A noter: A Pôle Sud, souvent, il est possible de voir le travail de création d'un(e) chorégraphe en cours de "chantier" et c'est à cet "Accueil studio". Ce dispositif très intéressant en entrée libre permet de rencontrer et échanger avec le ou la chorégraphe qui montre son projet en cours. Avant Thomas Lebrun, il était possible donc de rencontrer, Meytal Blanaru et sa pièce en cours de création DARK HORSE. La chorégraphe dont nous avions déjà pu découvrir Rain dans le cadre du Festival L'Année commence avec elles l'année dernière nous présente sa nouvelle pièce en vidéo et explique très clairement à la fois sa démarche et la forte injonction qu'elle avait à créer ce projet. Née en Israël elle explique aussi le contexte et l'état d'esprit dans lequel elle est entrée à l'automne dernier, avec le contexte que nous connaissons, dans cette création que nous sommes très impatient de voir.

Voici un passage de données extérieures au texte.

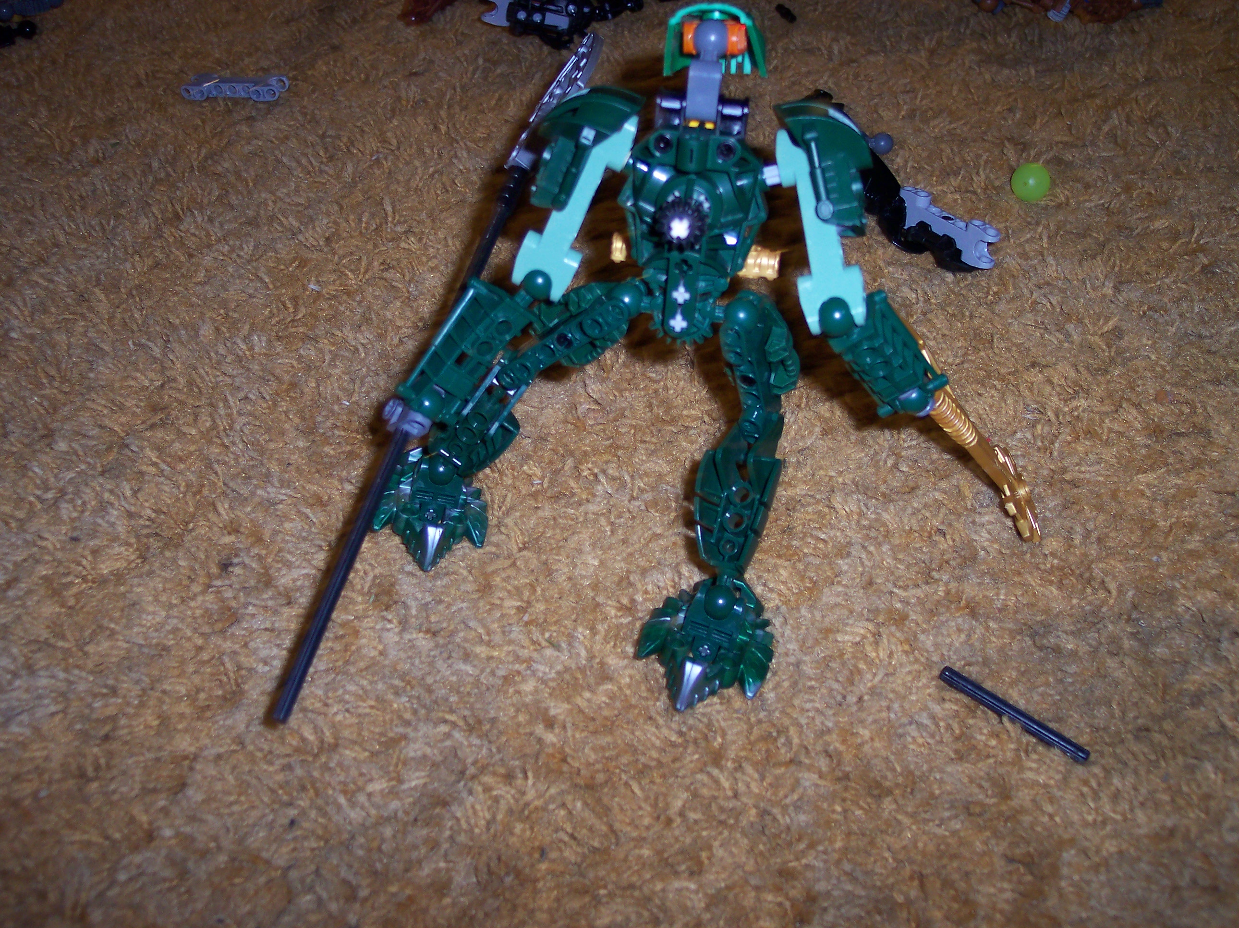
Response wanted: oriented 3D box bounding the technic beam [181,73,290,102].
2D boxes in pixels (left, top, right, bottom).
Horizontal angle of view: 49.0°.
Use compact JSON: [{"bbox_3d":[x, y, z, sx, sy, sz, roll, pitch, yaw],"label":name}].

POLE-SUD est aussi un lieu de fabrique et de création grâce au dispositif des Accueils studio. Ces résidences artistiques se renouvellent chaque saison et permettent à une douzaine d’équipes de la scène locale et internationale de se consacrer à la recherche et à la création. Ces étapes de travail sont ponctuées par des rendez-vous, les Travaux Publics, favorisant la rencontre entre les artistes en création et les publics. Sous formes variées et conviviales. Ils sont aussi l’occasion de « Soirée 2 en 1 », offrant à tous, la possibilité de découvrir deux démarches artistiques différentes : à 19:00 au studio un processus de travail en cours et à 20:30 un spectacle d’une autre compagnie sur le plateau.